Vor dem Einbruch: VfB-Stürmer Timo Werner im Citysoccer von Gerd Riehm Foto: Lichtgut/Leif Piechowski

Gleich in großen Mengen haben sich Einbrecher in einem der bekanntesten Stuttgarter Sportfachgeschäfte eingedeckt. Bei Citysoccer, dem ehemaligen Sport Breitmeyer, fehlen 250 Fußballschuhe. Wo die geschnürt werden sollen, versucht jetzt die Polizei herauszufinden.

Stuttgart - Offenbar gibt es auf den Fußballplätzen dieser Welt reichlich Bedarf: Unbekannte Täter haben bei einem Einbruch in das Sportfachgeschäft Citysoccer in der Marienstraße in der Innenstadt hochwertige Fußballschuhe sowie Trikots mitgehen lassen. Geschäftsführer Gerd Riehm beziffert den Schaden auf 60 000 Euro. Die Vorgehensweise der Einbrecher lässt darauf schließen, dass es sich um eine professionelle Bande handelt.

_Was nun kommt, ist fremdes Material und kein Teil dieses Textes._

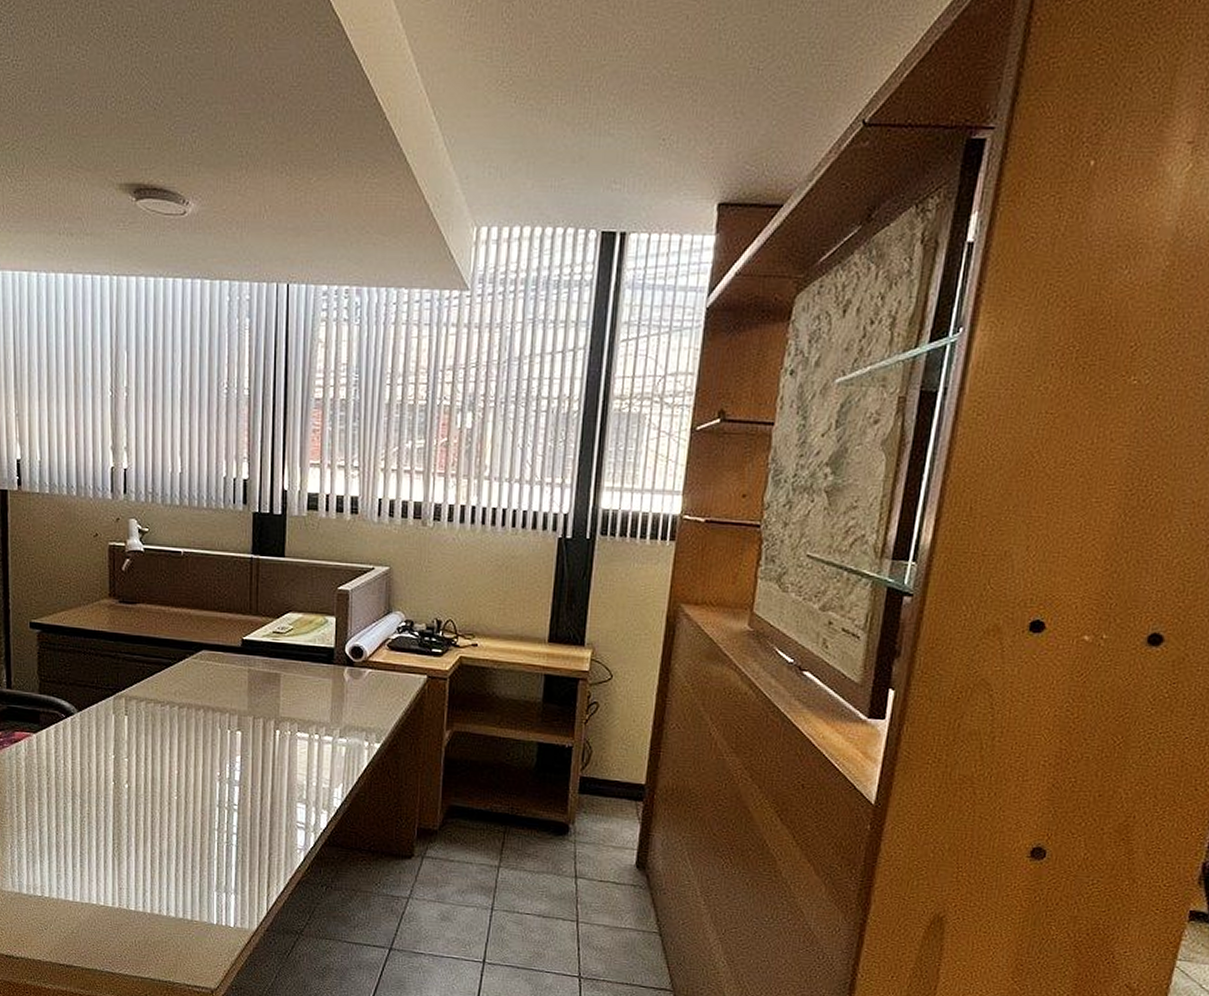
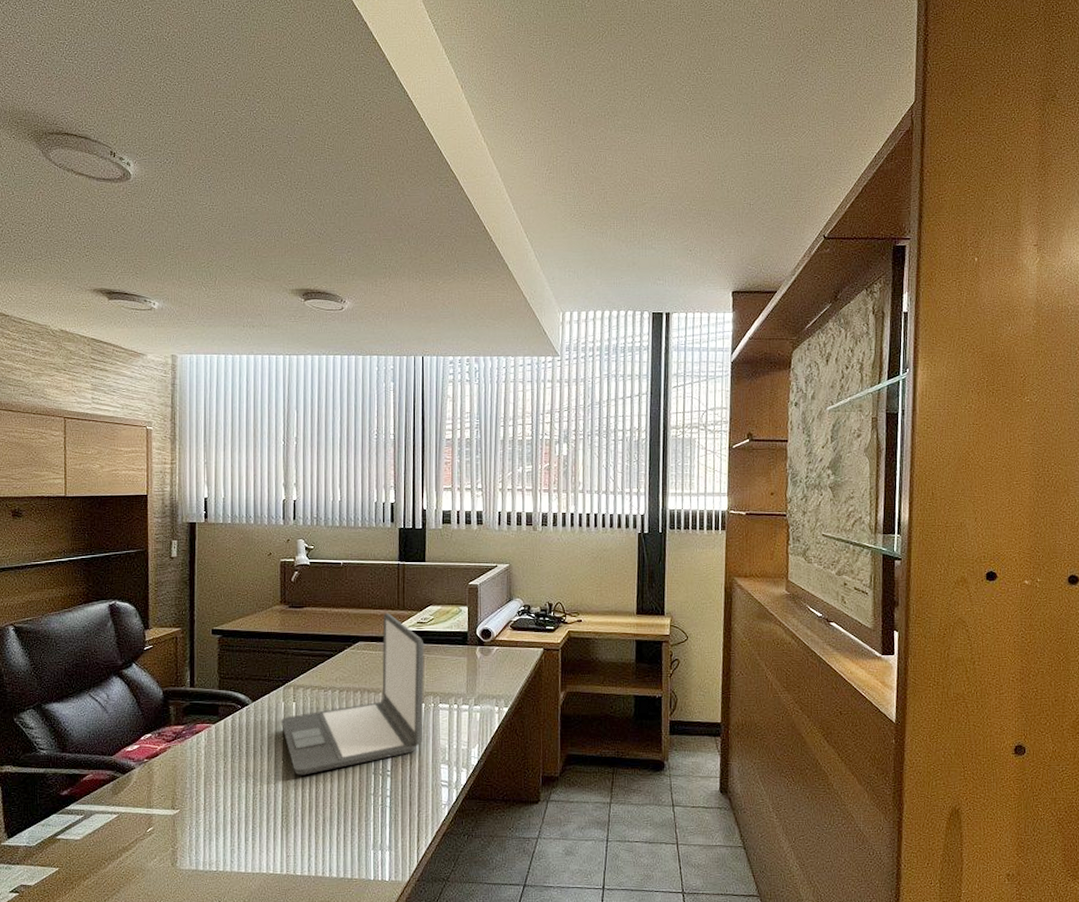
laptop: none [110,618,281,801] -> present [280,613,425,775]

Die Täter waren keine Amateure

„Die haben sich das Teuerste rausgesucht, da waren keine Schuhe unter 200 Euro dabei“, sagt Riehm. Nach dem Einbruch, der sich in der Nacht zum Dienstag abgespielt hat, zieht er nun Bilanz: Etwa 250 Paar Fußballschuhe, dazu ein Dutzend Joggingschuhe, etwa 20 bis 30 Nationaltrikots. Vielleicht geben die ja einen Hinweis auf die Vorlieben oder gar die Herkunft der Täter: „England, Portugal und Frankreich“, sagt Riehm, „aber türkische Trikots, derzeit auf dem Markt sehr gefragt, sind alle noch da.“

Die Täter waren keine Amateure. Erst drangen sie in das Treppenhaus des Gebäudes ein, brachen dort die Hintertür des Sportgeschäfts auf. Citysoccer hat hier erst seit Jahresbeginn geöffnet, nachdem Riehm mit seinem alteingesessenen Fachgeschäft Sport Breitmeyer aus der Calwer Straße ausziehen musste. Die Eindringlinge griffen gezielt zu hochwertigen Schuhen der Größen 41 bis 45 – und ließen die Kartons zurück. Dagegen vergaßen sie nicht die komplette Videoüberwachungsanlage mitzunehmen. Was die Ermittlungsarbeit der Polizei nun nicht gerade erleichtert.

Auch in Sindelfingen gab es einen Einbruch

Mit Sicherheit werden sich die Ermittler mit ihren Kollegen von der Sindelfinger Polizei austauschen. Denn es ist nicht ausgeschlossen, dass die Bande vor einigen Tagen auch für den Einbruch in ein Sportgeschäft am Wettbachplatz verantwortlich war. Am Karfreitag wurden mehrere Hundert Sportschuhe und Kleidungsstücke, ebenfalls im Wert von mehreren Zehntausend Euro, gestohlen. Auch dort hatten die Täter zuvor mehrere Türen aufgehebelt. Und die Kassen geknackt.

Für den Stuttgarter Fachhändler Riehm hat der Fall eine bittere Ironie: Wäre sein Sportgeschäft noch am alten Standort, sagt er, „dann wäre jetzt das Polizeirevier genau nebenan gewesen“. Bekanntlich wurde vor wenigen Tagen das Revier Theodor-Heuss-Straße eröffnet. Vielleicht wären die Täter dann ja sofort in die Abseitsfalle gelaufen.